Material and method: We developed the concept for a user-friendly data capture tool that allows electronic collection of detailed medication data and is equipped with an easy update and backup system to prevent data loss. The system was tested in home assessments of a large cohort of elderly patients.

Results: For a user-friendly collection of medication data drugs can be entered via a barcode reader, whenever the drug package is available. Otherwise, brand names can be searched and chosen within an actual collection of marketed drugs. In both cases a unique product identifier is entered in the database, allowing linkage to databases with detailed drug information. Therefore, a medication database containing all marketed drugs is included in the system and updated regularly. Default dosage regimen is the ‘four-times-daily-scheme’ but any dosage regimen can be entered in a structured and analyzable form. In addition, detailed information e.g. on drug handling is collected for each product. After each interview a copy of the database is stored on a medium and a unique identifier for each user, patient, and drug allows uniting databases when the tool is concurrently used at different locations.

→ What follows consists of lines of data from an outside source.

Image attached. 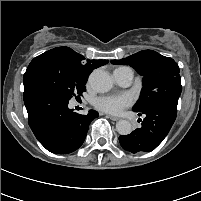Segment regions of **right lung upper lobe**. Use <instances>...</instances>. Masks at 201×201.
Returning <instances> with one entry per match:
<instances>
[{
    "instance_id": "cb5924a9",
    "label": "right lung upper lobe",
    "mask_w": 201,
    "mask_h": 201,
    "mask_svg": "<svg viewBox=\"0 0 201 201\" xmlns=\"http://www.w3.org/2000/svg\"><path fill=\"white\" fill-rule=\"evenodd\" d=\"M49 56H55L60 58L65 63V65L67 66V68L73 75L85 81H87L89 74L94 69L108 63L107 60L85 61L84 56L76 53L74 50H72L69 47H57L49 51H46L45 53L34 58L31 61V63L35 62L38 59L49 57Z\"/></svg>"
}]
</instances>
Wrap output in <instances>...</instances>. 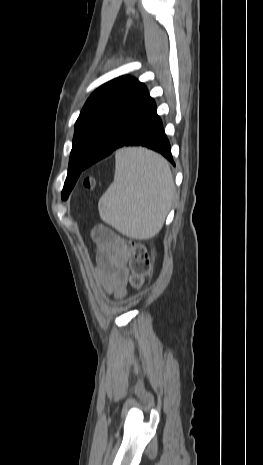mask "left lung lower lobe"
<instances>
[{"label": "left lung lower lobe", "instance_id": "obj_1", "mask_svg": "<svg viewBox=\"0 0 263 465\" xmlns=\"http://www.w3.org/2000/svg\"><path fill=\"white\" fill-rule=\"evenodd\" d=\"M123 146L150 148L161 153L175 165L162 121L156 113V104L145 86L102 133L84 169Z\"/></svg>", "mask_w": 263, "mask_h": 465}]
</instances>
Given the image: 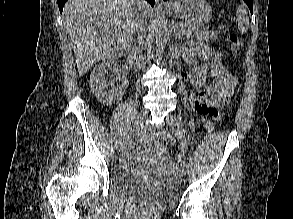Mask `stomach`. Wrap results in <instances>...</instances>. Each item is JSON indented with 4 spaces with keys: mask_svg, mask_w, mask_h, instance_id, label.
I'll use <instances>...</instances> for the list:
<instances>
[{
    "mask_svg": "<svg viewBox=\"0 0 293 219\" xmlns=\"http://www.w3.org/2000/svg\"><path fill=\"white\" fill-rule=\"evenodd\" d=\"M165 10L198 27L207 24L212 16L211 6L205 0H177L168 4Z\"/></svg>",
    "mask_w": 293,
    "mask_h": 219,
    "instance_id": "stomach-1",
    "label": "stomach"
}]
</instances>
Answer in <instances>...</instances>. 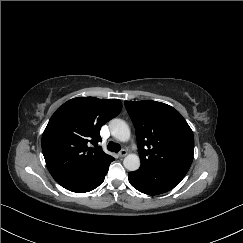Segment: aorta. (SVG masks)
I'll use <instances>...</instances> for the list:
<instances>
[{
	"instance_id": "1",
	"label": "aorta",
	"mask_w": 243,
	"mask_h": 243,
	"mask_svg": "<svg viewBox=\"0 0 243 243\" xmlns=\"http://www.w3.org/2000/svg\"><path fill=\"white\" fill-rule=\"evenodd\" d=\"M110 131L113 137L121 142L130 139L128 124L122 119H112L109 122ZM124 167L129 171H136L140 167V158L136 154H128L123 160Z\"/></svg>"
}]
</instances>
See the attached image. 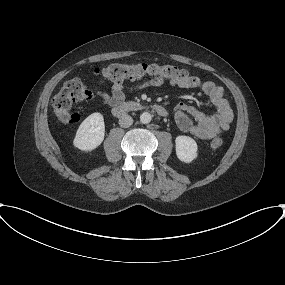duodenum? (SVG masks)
<instances>
[{
  "label": "duodenum",
  "instance_id": "410a0bca",
  "mask_svg": "<svg viewBox=\"0 0 285 285\" xmlns=\"http://www.w3.org/2000/svg\"><path fill=\"white\" fill-rule=\"evenodd\" d=\"M144 109H150L161 117H166L168 115L167 110L159 104L143 105L135 102L121 103L112 109V113L114 116L120 117L127 113L141 111Z\"/></svg>",
  "mask_w": 285,
  "mask_h": 285
}]
</instances>
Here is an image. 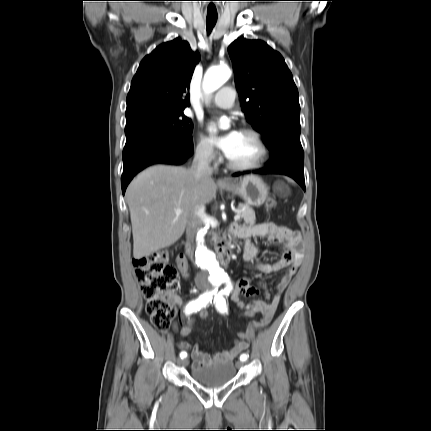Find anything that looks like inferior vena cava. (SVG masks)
<instances>
[{
  "mask_svg": "<svg viewBox=\"0 0 431 431\" xmlns=\"http://www.w3.org/2000/svg\"><path fill=\"white\" fill-rule=\"evenodd\" d=\"M211 147L207 146L196 152L192 162L191 172L194 174L196 179L202 177L210 178L212 175L211 159H210ZM205 214V205H199L196 209V217H194L188 223L187 237L190 242L194 241L197 228L201 223L200 218Z\"/></svg>",
  "mask_w": 431,
  "mask_h": 431,
  "instance_id": "1",
  "label": "inferior vena cava"
}]
</instances>
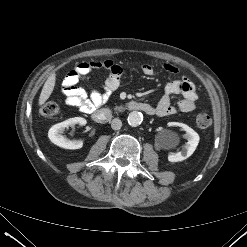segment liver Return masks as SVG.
<instances>
[{
    "label": "liver",
    "instance_id": "liver-1",
    "mask_svg": "<svg viewBox=\"0 0 247 247\" xmlns=\"http://www.w3.org/2000/svg\"><path fill=\"white\" fill-rule=\"evenodd\" d=\"M55 81H56V75L55 73H52L48 79L46 80L43 88H42V91H41V94H40V97H39V105H43L47 99L50 97V95L52 94L53 92V89H54V86H55Z\"/></svg>",
    "mask_w": 247,
    "mask_h": 247
}]
</instances>
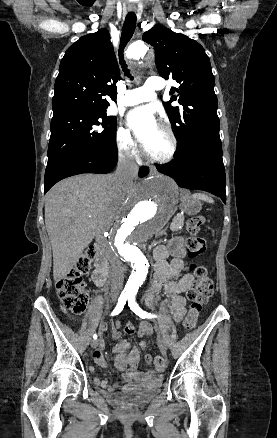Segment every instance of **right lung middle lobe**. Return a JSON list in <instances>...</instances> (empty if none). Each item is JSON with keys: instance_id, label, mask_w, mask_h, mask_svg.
I'll return each mask as SVG.
<instances>
[{"instance_id": "dd1d6c3e", "label": "right lung middle lobe", "mask_w": 277, "mask_h": 438, "mask_svg": "<svg viewBox=\"0 0 277 438\" xmlns=\"http://www.w3.org/2000/svg\"><path fill=\"white\" fill-rule=\"evenodd\" d=\"M116 145V118L106 113H77L53 116L48 148V164L70 154Z\"/></svg>"}]
</instances>
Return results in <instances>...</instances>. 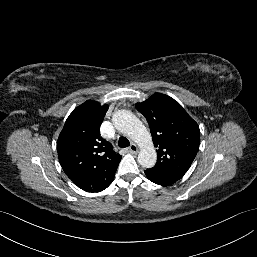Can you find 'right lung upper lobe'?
Returning <instances> with one entry per match:
<instances>
[{
  "mask_svg": "<svg viewBox=\"0 0 257 257\" xmlns=\"http://www.w3.org/2000/svg\"><path fill=\"white\" fill-rule=\"evenodd\" d=\"M107 110V104L87 100L69 115L58 138V157L64 172L86 192L106 189L121 160V155L100 136Z\"/></svg>",
  "mask_w": 257,
  "mask_h": 257,
  "instance_id": "obj_1",
  "label": "right lung upper lobe"
}]
</instances>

The tool is applied in a large cohort study. Until now, medication data of 511 patients have been collected (2,569 drugs). Of all drugs 70.6% were assessed with a barcode reader. The ‘four-times-daily’ dosage regimen was chosen most frequently (83.2%).

Conclusions: This tool allows electronic assessment of detailed drug information in pharmacoepidemiological studies. Its practicability has been demonstrated in a large prospective cohort study.

Acknowledgements: This work was supported by the Federal Ministry of Education and Research (BMBF), grant No. 01ET0718.